* **Exercise**
Exact copies of all the records are to be output.
::: Information supplied
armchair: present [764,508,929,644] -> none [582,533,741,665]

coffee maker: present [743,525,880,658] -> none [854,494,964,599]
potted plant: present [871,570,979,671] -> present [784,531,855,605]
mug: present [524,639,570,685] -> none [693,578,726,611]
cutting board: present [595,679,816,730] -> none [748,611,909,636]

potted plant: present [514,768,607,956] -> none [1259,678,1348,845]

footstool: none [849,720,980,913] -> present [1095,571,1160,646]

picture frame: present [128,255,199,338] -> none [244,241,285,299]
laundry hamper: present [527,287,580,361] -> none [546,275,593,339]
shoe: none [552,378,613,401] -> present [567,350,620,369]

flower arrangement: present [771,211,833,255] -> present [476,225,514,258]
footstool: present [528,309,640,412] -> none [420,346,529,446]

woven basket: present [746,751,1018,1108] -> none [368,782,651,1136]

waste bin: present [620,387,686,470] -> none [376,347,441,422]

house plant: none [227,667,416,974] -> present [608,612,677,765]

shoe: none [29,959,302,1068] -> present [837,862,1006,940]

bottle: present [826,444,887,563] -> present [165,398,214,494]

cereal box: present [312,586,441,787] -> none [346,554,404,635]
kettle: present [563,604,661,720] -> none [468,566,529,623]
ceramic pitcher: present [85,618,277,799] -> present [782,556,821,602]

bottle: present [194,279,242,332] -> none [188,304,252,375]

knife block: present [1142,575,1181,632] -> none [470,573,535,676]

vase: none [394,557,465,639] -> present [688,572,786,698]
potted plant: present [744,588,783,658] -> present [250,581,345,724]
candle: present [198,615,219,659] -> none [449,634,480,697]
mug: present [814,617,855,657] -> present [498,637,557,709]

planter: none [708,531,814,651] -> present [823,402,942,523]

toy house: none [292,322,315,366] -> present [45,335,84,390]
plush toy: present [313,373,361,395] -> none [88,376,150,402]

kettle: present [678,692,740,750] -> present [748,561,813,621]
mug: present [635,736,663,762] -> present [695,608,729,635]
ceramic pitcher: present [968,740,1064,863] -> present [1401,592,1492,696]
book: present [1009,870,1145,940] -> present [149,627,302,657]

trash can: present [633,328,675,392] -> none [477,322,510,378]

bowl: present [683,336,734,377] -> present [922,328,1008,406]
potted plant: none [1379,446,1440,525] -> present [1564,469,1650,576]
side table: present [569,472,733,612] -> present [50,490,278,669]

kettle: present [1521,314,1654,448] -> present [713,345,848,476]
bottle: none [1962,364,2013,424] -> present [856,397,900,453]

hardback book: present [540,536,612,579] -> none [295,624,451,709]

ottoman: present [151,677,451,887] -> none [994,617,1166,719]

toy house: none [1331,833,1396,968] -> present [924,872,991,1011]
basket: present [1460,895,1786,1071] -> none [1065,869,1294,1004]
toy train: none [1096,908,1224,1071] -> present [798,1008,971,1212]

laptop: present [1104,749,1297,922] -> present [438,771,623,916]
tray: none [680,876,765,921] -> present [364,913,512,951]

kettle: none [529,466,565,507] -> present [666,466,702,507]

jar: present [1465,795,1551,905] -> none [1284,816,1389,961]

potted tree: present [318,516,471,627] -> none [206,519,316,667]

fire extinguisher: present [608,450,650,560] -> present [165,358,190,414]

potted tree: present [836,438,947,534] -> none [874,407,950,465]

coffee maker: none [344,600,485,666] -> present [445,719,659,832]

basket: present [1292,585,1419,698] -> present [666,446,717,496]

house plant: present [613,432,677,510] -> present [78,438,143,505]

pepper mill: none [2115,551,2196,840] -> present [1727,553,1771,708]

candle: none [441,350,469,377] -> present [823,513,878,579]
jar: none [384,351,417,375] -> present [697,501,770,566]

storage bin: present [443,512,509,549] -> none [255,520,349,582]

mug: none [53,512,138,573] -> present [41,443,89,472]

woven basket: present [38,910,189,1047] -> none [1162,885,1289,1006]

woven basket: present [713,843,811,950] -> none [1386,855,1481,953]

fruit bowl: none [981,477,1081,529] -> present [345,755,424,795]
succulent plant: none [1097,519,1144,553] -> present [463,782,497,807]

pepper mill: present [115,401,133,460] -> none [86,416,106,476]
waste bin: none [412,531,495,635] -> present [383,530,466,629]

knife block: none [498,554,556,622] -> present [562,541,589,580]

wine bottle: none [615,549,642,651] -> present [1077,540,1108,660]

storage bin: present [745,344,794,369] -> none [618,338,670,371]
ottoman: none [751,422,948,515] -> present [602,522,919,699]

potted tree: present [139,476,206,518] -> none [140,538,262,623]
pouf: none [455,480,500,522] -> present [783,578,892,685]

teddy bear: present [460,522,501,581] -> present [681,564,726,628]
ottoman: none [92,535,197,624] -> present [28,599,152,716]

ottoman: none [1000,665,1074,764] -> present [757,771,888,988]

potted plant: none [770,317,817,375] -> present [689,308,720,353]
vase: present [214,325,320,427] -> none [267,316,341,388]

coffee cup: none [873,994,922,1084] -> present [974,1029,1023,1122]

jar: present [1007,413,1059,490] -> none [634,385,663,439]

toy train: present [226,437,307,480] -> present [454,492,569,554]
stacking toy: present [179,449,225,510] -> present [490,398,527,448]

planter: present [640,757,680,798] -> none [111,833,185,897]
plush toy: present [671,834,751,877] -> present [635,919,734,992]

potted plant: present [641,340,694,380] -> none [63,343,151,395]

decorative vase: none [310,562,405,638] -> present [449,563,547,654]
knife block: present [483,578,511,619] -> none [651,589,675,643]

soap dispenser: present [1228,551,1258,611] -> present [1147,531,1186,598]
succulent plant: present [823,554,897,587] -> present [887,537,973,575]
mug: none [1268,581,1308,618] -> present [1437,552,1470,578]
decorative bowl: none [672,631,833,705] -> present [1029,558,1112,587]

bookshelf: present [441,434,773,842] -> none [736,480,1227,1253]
::::::
* **Answer section**
armchair: present [764,508,929,644] -> none [582,533,741,665]

coffee maker: present [743,525,880,658] -> none [854,494,964,599]
potted plant: present [871,570,979,671] -> present [784,531,855,605]
mug: present [524,639,570,685] -> none [693,578,726,611]
cutting board: present [595,679,816,730] -> none [748,611,909,636]

potted plant: present [514,768,607,956] -> none [1259,678,1348,845]

footstool: none [849,720,980,913] -> present [1095,571,1160,646]

picture frame: present [128,255,199,338] -> none [244,241,285,299]
laundry hamper: present [527,287,580,361] -> none [546,275,593,339]
shoe: none [552,378,613,401] -> present [567,350,620,369]

flower arrangement: present [771,211,833,255] -> present [476,225,514,258]
footstool: present [528,309,640,412] -> none [420,346,529,446]

woven basket: present [746,751,1018,1108] -> none [368,782,651,1136]

waste bin: present [620,387,686,470] -> none [376,347,441,422]

house plant: none [227,667,416,974] -> present [608,612,677,765]

shoe: none [29,959,302,1068] -> present [837,862,1006,940]

bottle: present [826,444,887,563] -> present [165,398,214,494]

cereal box: present [312,586,441,787] -> none [346,554,404,635]
kettle: present [563,604,661,720] -> none [468,566,529,623]
ceramic pitcher: present [85,618,277,799] -> present [782,556,821,602]

bottle: present [194,279,242,332] -> none [188,304,252,375]

knife block: present [1142,575,1181,632] -> none [470,573,535,676]

vase: none [394,557,465,639] -> present [688,572,786,698]
potted plant: present [744,588,783,658] -> present [250,581,345,724]
candle: present [198,615,219,659] -> none [449,634,480,697]
mug: present [814,617,855,657] -> present [498,637,557,709]

planter: none [708,531,814,651] -> present [823,402,942,523]

toy house: none [292,322,315,366] -> present [45,335,84,390]
plush toy: present [313,373,361,395] -> none [88,376,150,402]

kettle: present [678,692,740,750] -> present [748,561,813,621]
mug: present [635,736,663,762] -> present [695,608,729,635]
ceramic pitcher: present [968,740,1064,863] -> present [1401,592,1492,696]
book: present [1009,870,1145,940] -> present [149,627,302,657]

trash can: present [633,328,675,392] -> none [477,322,510,378]

bowl: present [683,336,734,377] -> present [922,328,1008,406]
potted plant: none [1379,446,1440,525] -> present [1564,469,1650,576]
side table: present [569,472,733,612] -> present [50,490,278,669]

kettle: present [1521,314,1654,448] -> present [713,345,848,476]
bottle: none [1962,364,2013,424] -> present [856,397,900,453]

hardback book: present [540,536,612,579] -> none [295,624,451,709]

ottoman: present [151,677,451,887] -> none [994,617,1166,719]

toy house: none [1331,833,1396,968] -> present [924,872,991,1011]
basket: present [1460,895,1786,1071] -> none [1065,869,1294,1004]
toy train: none [1096,908,1224,1071] -> present [798,1008,971,1212]

laptop: present [1104,749,1297,922] -> present [438,771,623,916]
tray: none [680,876,765,921] -> present [364,913,512,951]

kettle: none [529,466,565,507] -> present [666,466,702,507]

jar: present [1465,795,1551,905] -> none [1284,816,1389,961]

potted tree: present [318,516,471,627] -> none [206,519,316,667]

fire extinguisher: present [608,450,650,560] -> present [165,358,190,414]

potted tree: present [836,438,947,534] -> none [874,407,950,465]

coffee maker: none [344,600,485,666] -> present [445,719,659,832]

basket: present [1292,585,1419,698] -> present [666,446,717,496]

house plant: present [613,432,677,510] -> present [78,438,143,505]

pepper mill: none [2115,551,2196,840] -> present [1727,553,1771,708]

candle: none [441,350,469,377] -> present [823,513,878,579]
jar: none [384,351,417,375] -> present [697,501,770,566]

storage bin: present [443,512,509,549] -> none [255,520,349,582]

mug: none [53,512,138,573] -> present [41,443,89,472]

woven basket: present [38,910,189,1047] -> none [1162,885,1289,1006]

woven basket: present [713,843,811,950] -> none [1386,855,1481,953]

fruit bowl: none [981,477,1081,529] -> present [345,755,424,795]
succulent plant: none [1097,519,1144,553] -> present [463,782,497,807]

pepper mill: present [115,401,133,460] -> none [86,416,106,476]
waste bin: none [412,531,495,635] -> present [383,530,466,629]

knife block: none [498,554,556,622] -> present [562,541,589,580]

wine bottle: none [615,549,642,651] -> present [1077,540,1108,660]

storage bin: present [745,344,794,369] -> none [618,338,670,371]
ottoman: none [751,422,948,515] -> present [602,522,919,699]

potted tree: present [139,476,206,518] -> none [140,538,262,623]
pouf: none [455,480,500,522] -> present [783,578,892,685]

teddy bear: present [460,522,501,581] -> present [681,564,726,628]
ottoman: none [92,535,197,624] -> present [28,599,152,716]

ottoman: none [1000,665,1074,764] -> present [757,771,888,988]

potted plant: none [770,317,817,375] -> present [689,308,720,353]
vase: present [214,325,320,427] -> none [267,316,341,388]

coffee cup: none [873,994,922,1084] -> present [974,1029,1023,1122]

jar: present [1007,413,1059,490] -> none [634,385,663,439]

toy train: present [226,437,307,480] -> present [454,492,569,554]
stacking toy: present [179,449,225,510] -> present [490,398,527,448]

planter: present [640,757,680,798] -> none [111,833,185,897]
plush toy: present [671,834,751,877] -> present [635,919,734,992]

potted plant: present [641,340,694,380] -> none [63,343,151,395]

decorative vase: none [310,562,405,638] -> present [449,563,547,654]
knife block: present [483,578,511,619] -> none [651,589,675,643]

soap dispenser: present [1228,551,1258,611] -> present [1147,531,1186,598]
succulent plant: present [823,554,897,587] -> present [887,537,973,575]
mug: none [1268,581,1308,618] -> present [1437,552,1470,578]
decorative bowl: none [672,631,833,705] -> present [1029,558,1112,587]

bookshelf: present [441,434,773,842] -> none [736,480,1227,1253]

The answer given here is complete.